_What you will do_. Transcribe only part of the material below: the lines from the one containing "gesunden Lebensweise und der" through the one containing "راهنمای جامع خرید", inclusive, exactly as written.
*** Begin section ***
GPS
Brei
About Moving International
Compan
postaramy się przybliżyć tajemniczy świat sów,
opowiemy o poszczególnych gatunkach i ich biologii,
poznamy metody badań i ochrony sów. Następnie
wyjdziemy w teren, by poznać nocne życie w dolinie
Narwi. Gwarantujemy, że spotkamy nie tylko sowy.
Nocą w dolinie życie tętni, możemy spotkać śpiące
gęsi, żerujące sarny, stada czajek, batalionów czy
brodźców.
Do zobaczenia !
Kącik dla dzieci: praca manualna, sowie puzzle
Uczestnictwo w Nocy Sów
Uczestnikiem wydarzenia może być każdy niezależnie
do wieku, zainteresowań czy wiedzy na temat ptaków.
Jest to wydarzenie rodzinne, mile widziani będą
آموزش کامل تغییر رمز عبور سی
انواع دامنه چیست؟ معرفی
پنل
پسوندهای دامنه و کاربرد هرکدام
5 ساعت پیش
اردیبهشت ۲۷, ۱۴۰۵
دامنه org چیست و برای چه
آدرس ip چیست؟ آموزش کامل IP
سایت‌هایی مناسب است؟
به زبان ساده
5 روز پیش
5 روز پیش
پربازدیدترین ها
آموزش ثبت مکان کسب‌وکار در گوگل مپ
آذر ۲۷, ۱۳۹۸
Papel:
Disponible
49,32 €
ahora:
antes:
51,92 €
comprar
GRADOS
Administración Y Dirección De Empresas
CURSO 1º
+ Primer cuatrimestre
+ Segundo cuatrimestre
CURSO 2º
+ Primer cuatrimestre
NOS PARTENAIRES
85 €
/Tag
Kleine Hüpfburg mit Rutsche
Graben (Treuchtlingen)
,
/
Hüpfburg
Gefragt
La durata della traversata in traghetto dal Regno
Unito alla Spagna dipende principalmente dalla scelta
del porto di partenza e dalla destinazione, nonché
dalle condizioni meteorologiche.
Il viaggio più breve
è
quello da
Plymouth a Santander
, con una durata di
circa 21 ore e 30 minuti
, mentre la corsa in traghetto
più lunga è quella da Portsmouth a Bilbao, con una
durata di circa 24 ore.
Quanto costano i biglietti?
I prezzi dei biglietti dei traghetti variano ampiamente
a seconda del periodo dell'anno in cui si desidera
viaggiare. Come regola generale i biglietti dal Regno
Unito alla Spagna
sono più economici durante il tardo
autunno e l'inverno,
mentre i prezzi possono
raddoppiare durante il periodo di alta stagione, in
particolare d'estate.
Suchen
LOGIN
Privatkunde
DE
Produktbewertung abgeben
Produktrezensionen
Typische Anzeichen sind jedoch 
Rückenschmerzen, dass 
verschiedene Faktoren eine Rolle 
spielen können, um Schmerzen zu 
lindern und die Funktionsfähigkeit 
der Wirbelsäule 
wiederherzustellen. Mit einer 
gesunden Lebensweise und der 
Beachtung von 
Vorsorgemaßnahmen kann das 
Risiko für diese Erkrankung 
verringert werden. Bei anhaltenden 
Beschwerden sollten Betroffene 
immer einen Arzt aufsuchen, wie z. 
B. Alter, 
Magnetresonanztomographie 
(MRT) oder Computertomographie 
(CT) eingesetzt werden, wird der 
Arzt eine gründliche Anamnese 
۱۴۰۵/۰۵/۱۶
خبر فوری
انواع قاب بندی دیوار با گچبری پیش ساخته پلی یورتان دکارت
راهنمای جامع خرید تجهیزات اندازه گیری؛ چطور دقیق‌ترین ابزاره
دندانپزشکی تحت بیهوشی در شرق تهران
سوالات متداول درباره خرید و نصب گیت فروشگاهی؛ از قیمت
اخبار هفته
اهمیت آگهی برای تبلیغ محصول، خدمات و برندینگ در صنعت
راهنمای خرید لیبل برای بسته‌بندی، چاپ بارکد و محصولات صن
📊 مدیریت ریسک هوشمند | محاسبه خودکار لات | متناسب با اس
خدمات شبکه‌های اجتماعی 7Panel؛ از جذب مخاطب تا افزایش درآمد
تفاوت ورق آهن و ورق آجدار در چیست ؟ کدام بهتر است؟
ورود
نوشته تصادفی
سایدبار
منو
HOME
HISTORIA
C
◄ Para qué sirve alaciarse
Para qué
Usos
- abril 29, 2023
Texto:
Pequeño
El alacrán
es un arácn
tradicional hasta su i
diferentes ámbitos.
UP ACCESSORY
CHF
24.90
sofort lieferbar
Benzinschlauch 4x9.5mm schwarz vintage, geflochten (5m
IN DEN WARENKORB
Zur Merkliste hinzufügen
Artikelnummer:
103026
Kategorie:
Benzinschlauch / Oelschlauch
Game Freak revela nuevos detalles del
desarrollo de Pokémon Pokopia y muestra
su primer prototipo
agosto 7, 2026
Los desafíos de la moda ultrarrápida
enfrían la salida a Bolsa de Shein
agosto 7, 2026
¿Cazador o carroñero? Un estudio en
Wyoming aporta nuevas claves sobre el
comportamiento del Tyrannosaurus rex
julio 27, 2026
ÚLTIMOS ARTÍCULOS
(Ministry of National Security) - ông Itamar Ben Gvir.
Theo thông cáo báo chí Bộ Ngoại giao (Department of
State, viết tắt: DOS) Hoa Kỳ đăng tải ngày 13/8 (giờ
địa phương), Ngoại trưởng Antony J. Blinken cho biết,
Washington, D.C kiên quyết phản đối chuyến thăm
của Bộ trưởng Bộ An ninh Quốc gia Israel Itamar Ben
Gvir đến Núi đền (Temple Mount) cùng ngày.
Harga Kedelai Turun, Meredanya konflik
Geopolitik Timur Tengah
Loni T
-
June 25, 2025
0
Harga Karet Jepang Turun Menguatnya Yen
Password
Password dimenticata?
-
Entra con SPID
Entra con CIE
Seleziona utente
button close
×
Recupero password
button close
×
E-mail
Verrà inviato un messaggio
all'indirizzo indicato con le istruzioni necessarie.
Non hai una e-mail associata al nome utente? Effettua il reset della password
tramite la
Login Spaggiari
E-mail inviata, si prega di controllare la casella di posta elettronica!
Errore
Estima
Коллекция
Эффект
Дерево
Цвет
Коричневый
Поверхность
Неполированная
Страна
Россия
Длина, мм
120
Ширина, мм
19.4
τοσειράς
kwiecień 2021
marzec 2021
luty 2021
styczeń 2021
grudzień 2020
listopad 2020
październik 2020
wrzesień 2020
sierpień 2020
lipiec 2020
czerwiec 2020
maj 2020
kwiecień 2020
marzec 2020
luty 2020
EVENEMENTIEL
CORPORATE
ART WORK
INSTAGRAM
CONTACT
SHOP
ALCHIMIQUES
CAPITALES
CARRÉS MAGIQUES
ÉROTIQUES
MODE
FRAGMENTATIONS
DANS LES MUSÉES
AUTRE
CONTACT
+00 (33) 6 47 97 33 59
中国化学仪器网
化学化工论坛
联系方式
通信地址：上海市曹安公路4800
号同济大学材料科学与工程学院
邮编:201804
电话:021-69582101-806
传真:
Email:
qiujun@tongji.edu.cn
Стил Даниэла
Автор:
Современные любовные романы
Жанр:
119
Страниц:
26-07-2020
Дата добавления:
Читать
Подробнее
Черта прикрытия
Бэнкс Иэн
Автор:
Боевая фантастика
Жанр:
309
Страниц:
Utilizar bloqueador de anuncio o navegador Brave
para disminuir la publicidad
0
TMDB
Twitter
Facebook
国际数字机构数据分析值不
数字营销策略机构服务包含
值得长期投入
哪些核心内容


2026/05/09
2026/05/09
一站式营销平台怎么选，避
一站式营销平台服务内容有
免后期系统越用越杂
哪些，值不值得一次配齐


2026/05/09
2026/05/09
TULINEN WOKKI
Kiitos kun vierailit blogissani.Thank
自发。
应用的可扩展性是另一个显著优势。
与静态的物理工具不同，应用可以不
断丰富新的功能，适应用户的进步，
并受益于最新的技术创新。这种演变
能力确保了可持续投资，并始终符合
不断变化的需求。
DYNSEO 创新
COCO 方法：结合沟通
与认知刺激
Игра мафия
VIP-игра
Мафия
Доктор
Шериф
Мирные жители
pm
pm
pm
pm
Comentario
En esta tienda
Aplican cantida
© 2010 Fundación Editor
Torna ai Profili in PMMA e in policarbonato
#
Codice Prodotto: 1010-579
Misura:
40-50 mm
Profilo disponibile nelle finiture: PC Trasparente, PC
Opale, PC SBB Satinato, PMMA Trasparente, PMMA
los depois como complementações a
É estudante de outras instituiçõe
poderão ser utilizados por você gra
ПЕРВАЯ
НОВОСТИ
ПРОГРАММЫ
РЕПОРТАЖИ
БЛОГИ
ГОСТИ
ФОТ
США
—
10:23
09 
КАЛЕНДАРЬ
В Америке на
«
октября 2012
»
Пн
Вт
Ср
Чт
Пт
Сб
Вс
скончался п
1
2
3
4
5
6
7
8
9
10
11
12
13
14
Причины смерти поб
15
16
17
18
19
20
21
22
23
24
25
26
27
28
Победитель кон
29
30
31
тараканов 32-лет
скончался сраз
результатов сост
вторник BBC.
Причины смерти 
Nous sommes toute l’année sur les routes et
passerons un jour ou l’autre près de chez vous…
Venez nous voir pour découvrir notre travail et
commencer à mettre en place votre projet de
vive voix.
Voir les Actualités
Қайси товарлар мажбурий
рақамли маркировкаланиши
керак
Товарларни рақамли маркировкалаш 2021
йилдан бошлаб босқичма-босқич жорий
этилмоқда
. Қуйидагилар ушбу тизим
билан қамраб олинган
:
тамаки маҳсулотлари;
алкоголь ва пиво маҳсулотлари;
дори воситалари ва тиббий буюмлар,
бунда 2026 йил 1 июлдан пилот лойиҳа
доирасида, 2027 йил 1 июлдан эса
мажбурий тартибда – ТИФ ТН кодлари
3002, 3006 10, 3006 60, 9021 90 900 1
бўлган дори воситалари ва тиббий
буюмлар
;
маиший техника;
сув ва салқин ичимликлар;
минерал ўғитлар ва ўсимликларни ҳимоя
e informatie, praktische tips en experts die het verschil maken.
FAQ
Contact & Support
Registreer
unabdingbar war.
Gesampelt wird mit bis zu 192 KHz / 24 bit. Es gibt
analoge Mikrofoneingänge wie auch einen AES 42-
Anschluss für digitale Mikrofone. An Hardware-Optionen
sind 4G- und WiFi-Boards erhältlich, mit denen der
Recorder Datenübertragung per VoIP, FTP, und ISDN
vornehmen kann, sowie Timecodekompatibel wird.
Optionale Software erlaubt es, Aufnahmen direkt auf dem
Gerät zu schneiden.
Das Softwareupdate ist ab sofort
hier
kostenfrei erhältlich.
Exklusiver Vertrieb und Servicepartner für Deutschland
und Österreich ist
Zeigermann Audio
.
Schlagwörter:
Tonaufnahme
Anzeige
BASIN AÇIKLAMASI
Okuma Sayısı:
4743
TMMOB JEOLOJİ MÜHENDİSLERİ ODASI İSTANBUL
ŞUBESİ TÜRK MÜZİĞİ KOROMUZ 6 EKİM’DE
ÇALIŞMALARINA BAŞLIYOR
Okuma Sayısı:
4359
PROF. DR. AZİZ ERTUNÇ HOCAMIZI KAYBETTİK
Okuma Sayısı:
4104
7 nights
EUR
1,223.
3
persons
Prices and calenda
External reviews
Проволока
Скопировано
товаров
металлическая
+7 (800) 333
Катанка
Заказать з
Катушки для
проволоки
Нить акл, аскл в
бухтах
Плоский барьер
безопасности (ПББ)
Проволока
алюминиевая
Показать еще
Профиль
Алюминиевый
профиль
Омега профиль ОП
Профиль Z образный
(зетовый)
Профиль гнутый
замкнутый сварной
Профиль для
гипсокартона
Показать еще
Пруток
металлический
*** End section ***
_Written solution_.
gesunden Lebensweise und der 
Beachtung von 
Vorsorgemaßnahmen kann das 
Risiko für diese Erkrankung 
verringert werden. Bei anhaltenden 
Beschwerden sollten Betroffene 
immer einen Arzt aufsuchen, wie z. 
B. Alter, 
Magnetresonanztomographie 
(MRT) oder Computertomographie 
(CT) eingesetzt werden, wird der 
Arzt eine gründliche Anamnese 
۱۴۰۵/۰۵/۱۶
خبر فوری
انواع قاب بندی دیوار با گچبری پیش ساخته پلی یورتان دکارت
راهنمای جامع خرید تجهیزات اندازه گیری؛ چطور دقیق‌ترین ابزاره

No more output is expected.